— AUFGABENSTELLUNG —
Schreibe das folgende Material noch einmal ab und tausche dabei jedes „Time shown“ gegen „Displayed time“ aus. Alles andere bleibt unverändert.

— DATENAUSZUG —
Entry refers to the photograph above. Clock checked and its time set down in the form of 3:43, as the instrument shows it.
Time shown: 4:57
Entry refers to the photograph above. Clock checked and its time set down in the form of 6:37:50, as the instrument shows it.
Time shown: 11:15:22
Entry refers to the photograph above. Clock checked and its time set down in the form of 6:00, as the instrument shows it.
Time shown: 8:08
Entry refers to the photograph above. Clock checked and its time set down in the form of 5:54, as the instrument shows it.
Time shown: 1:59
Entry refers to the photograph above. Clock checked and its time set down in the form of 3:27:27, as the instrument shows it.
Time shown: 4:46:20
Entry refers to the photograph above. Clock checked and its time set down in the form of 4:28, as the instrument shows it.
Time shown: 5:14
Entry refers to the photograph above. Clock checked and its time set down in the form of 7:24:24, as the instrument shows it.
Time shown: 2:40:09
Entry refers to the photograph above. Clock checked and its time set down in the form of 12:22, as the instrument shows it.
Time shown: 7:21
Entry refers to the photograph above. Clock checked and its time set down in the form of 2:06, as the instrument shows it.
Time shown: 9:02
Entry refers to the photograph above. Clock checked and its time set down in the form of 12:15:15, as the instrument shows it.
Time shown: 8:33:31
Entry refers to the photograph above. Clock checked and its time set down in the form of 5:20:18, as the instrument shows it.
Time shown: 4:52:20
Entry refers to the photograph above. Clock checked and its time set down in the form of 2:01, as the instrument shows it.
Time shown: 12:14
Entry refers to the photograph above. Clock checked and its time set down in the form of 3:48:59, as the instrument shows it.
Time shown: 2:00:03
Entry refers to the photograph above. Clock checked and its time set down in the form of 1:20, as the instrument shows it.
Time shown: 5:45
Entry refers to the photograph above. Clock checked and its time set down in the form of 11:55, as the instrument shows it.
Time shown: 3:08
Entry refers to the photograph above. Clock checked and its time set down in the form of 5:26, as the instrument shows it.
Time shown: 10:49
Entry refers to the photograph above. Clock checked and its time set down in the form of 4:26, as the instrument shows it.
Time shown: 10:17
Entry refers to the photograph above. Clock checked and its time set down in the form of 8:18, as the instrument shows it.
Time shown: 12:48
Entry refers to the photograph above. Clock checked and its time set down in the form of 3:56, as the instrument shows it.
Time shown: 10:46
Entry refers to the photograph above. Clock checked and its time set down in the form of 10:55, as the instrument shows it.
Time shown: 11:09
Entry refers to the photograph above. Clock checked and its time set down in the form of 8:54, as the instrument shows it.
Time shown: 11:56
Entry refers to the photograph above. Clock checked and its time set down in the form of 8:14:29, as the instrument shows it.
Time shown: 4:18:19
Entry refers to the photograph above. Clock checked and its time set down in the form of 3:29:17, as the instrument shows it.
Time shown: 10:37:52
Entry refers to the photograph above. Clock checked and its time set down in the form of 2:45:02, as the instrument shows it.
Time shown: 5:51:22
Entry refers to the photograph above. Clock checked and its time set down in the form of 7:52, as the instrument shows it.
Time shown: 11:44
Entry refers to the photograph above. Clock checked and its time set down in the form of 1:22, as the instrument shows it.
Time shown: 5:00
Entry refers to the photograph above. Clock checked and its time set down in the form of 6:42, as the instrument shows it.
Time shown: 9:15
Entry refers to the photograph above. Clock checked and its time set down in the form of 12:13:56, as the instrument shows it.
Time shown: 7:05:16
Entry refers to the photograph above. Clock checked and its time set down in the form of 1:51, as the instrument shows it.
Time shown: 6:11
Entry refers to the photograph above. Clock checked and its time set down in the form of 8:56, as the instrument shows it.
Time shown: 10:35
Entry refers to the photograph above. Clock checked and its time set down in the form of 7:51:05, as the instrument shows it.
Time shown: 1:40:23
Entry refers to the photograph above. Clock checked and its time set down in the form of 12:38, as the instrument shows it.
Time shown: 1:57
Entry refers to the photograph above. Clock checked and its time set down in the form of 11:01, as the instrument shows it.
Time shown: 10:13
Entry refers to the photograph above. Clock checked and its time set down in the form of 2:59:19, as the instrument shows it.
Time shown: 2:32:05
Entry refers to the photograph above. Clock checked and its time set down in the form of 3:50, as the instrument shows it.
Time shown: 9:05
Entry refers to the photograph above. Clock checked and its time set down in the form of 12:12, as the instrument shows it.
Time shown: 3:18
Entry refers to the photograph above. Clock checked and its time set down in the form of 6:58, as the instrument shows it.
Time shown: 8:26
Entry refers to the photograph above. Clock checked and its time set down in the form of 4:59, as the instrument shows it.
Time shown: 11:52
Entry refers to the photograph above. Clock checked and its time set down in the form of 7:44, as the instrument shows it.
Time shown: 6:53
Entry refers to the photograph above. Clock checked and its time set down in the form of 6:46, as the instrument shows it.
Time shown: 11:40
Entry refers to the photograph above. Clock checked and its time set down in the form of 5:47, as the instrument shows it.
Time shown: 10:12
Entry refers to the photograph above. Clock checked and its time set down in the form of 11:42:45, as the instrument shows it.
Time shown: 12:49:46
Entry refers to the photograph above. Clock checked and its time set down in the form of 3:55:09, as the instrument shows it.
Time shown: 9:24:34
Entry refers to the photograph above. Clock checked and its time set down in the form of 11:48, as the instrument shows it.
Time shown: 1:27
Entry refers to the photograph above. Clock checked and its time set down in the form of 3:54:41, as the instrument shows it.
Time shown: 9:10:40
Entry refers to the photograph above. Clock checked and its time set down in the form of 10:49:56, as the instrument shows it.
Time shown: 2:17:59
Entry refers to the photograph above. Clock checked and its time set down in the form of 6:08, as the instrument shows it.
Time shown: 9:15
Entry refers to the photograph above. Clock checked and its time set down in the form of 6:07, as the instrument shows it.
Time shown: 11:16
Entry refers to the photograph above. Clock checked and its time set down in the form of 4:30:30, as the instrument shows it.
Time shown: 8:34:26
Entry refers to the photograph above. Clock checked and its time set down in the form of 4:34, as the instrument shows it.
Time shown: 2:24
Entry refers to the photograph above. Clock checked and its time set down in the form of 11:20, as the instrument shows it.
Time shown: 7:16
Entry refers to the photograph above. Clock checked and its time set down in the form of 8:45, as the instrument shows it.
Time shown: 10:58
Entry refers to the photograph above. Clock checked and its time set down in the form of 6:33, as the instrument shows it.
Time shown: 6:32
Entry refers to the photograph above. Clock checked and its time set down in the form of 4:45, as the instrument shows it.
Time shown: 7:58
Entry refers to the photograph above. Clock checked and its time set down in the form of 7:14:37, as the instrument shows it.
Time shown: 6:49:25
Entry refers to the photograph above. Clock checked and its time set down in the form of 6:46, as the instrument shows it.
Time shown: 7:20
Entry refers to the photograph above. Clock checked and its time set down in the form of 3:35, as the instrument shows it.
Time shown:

— SCHRIFTLICHE ANTWORT —
Entry refers to the photograph above. Clock checked and its time set down in the form of 3:43, as the instrument shows it.
Displayed time: 4:57
Entry refers to the photograph above. Clock checked and its time set down in the form of 6:37:50, as the instrument shows it.
Displayed time: 11:15:22
Entry refers to the photograph above. Clock checked and its time set down in the form of 6:00, as the instrument shows it.
Displayed time: 8:08
Entry refers to the photograph above. Clock checked and its time set down in the form of 5:54, as the instrument shows it.
Displayed time: 1:59
Entry refers to the photograph above. Clock checked and its time set down in the form of 3:27:27, as the instrument shows it.
Displayed time: 4:46:20
Entry refers to the photograph above. Clock checked and its time set down in the form of 4:28, as the instrument shows it.
Displayed time: 5:14
Entry refers to the photograph above. Clock checked and its time set down in the form of 7:24:24, as the instrument shows it.
Displayed time: 2:40:09
Entry refers to the photograph above. Clock checked and its time set down in the form of 12:22, as the instrument shows it.
Displayed time: 7:21
Entry refers to the photograph above. Clock checked and its time set down in the form of 2:06, as the instrument shows it.
Displayed time: 9:02
Entry refers to the photograph above. Clock checked and its time set down in the form of 12:15:15, as the instrument shows it.
Displayed time: 8:33:31
Entry refers to the photograph above. Clock checked and its time set down in the form of 5:20:18, as the instrument shows it.
Displayed time: 4:52:20
Entry refers to the photograph above. Clock checked and its time set down in the form of 2:01, as the instrument shows it.
Displayed time: 12:14
Entry refers to the photograph above. Clock checked and its time set down in the form of 3:48:59, as the instrument shows it.
Displayed time: 2:00:03
Entry refers to the photograph above. Clock checked and its time set down in the form of 1:20, as the instrument shows it.
Displayed time: 5:45
Entry refers to the photograph above. Clock checked and its time set down in the form of 11:55, as the instrument shows it.
Displayed time: 3:08
Entry refers to the photograph above. Clock checked and its time set down in the form of 5:26, as the instrument shows it.
Displayed time: 10:49
Entry refers to the photograph above. Clock checked and its time set down in the form of 4:26, as the instrument shows it.
Displayed time: 10:17
Entry refers to the photograph above. Clock checked and its time set down in the form of 8:18, as the instrument shows it.
Displayed time: 12:48
Entry refers to the photograph above. Clock checked and its time set down in the form of 3:56, as the instrument shows it.
Displayed time: 10:46
Entry refers to the photograph above. Clock checked and its time set down in the form of 10:55, as the instrument shows it.
Displayed time: 11:09
Entry refers to the photograph above. Clock checked and its time set down in the form of 8:54, as the instrument shows it.
Displayed time: 11:56
Entry refers to the photograph above. Clock checked and its time set down in the form of 8:14:29, as the instrument shows it.
Displayed time: 4:18:19
Entry refers to the photograph above. Clock checked and its time set down in the form of 3:29:17, as the instrument shows it.
Displayed time: 10:37:52
Entry refers to the photograph above. Clock checked and its time set down in the form of 2:45:02, as the instrument shows it.
Displayed time: 5:51:22
Entry refers to the photograph above. Clock checked and its time set down in the form of 7:52, as the instrument shows it.
Displayed time: 11:44
Entry refers to the photograph above. Clock checked and its time set down in the form of 1:22, as the instrument shows it.
Displayed time: 5:00
Entry refers to the photograph above. Clock checked and its time set down in the form of 6:42, as the instrument shows it.
Displayed time: 9:15
Entry refers to the photograph above. Clock checked and its time set down in the form of 12:13:56, as the instrument shows it.
Displayed time: 7:05:16
Entry refers to the photograph above. Clock checked and its time set down in the form of 1:51, as the instrument shows it.
Displayed time: 6:11
Entry refers to the photograph above. Clock checked and its time set down in the form of 8:56, as the instrument shows it.
Displayed time: 10:35
Entry refers to the photograph above. Clock checked and its time set down in the form of 7:51:05, as the instrument shows it.
Displayed time: 1:40:23
Entry refers to the photograph above. Clock checked and its time set down in the form of 12:38, as the instrument shows it.
Displayed time: 1:57
Entry refers to the photograph above. Clock checked and its time set down in the form of 11:01, as the instrument shows it.
Displayed time: 10:13
Entry refers to the photograph above. Clock checked and its time set down in the form of 2:59:19, as the instrument shows it.
Displayed time: 2:32:05
Entry refers to the photograph above. Clock checked and its time set down in the form of 3:50, as the instrument shows it.
Displayed time: 9:05
Entry refers to the photograph above. Clock checked and its time set down in the form of 12:12, as the instrument shows it.
Displayed time: 3:18
Entry refers to the photograph above. Clock checked and its time set down in the form of 6:58, as the instrument shows it.
Displayed time: 8:26
Entry refers to the photograph above. Clock checked and its time set down in the form of 4:59, as the instrument shows it.
Displayed time: 11:52
Entry refers to the photograph above. Clock checked and its time set down in the form of 7:44, as the instrument shows it.
Displayed time: 6:53
Entry refers to the photograph above. Clock checked and its time set down in the form of 6:46, as the instrument shows it.
Displayed time: 11:40
Entry refers to the photograph above. Clock checked and its time set down in the form of 5:47, as the instrument shows it.
Displayed time: 10:12
Entry refers to the photograph above. Clock checked and its time set down in the form of 11:42:45, as the instrument shows it.
Displayed time: 12:49:46
Entry refers to the photograph above. Clock checked and its time set down in the form of 3:55:09, as the instrument shows it.
Displayed time: 9:24:34
Entry refers to the photograph above. Clock checked and its time set down in the form of 11:48, as the instrument shows it.
Displayed time: 1:27
Entry refers to the photograph above. Clock checked and its time set down in the form of 3:54:41, as the instrument shows it.
Displayed time: 9:10:40
Entry refers to the photograph above. Clock checked and its time set down in the form of 10:49:56, as the instrument shows it.
Displayed time: 2:17:59
Entry refers to the photograph above. Clock checked and its time set down in the form of 6:08, as the instrument shows it.
Displayed time: 9:15
Entry refers to the photograph above. Clock checked and its time set down in the form of 6:07, as the instrument shows it.
Displayed time: 11:16
Entry refers to the photograph above. Clock checked and its time set down in the form of 4:30:30, as the instrument shows it.
Displayed time: 8:34:26
Entry refers to the photograph above. Clock checked and its time set down in the form of 4:34, as the instrument shows it.
Displayed time: 2:24
Entry refers to the photograph above. Clock checked and its time set down in the form of 11:20, as the instrument shows it.
Displayed time: 7:16
Entry refers to the photograph above. Clock checked and its time set down in the form of 8:45, as the instrument shows it.
Displayed time: 10:58
Entry refers to the photograph above. Clock checked and its time set down in the form of 6:33, as the instrument shows it.
Displayed time: 6:32
Entry refers to the photograph above. Clock checked and its time set down in the form of 4:45, as the instrument shows it.
Displayed time: 7:58
Entry refers to the photograph above. Clock checked and its time set down in the form of 7:14:37, as the instrument shows it.
Displayed time: 6:49:25
Entry refers to the photograph above. Clock checked and its time set down in the form of 6:46, as the instrument shows it.
Displayed time: 7:20
Entry refers to the photograph above. Clock checked and its time set down in the form of 3:35, as the instrument shows it.
Displayed time:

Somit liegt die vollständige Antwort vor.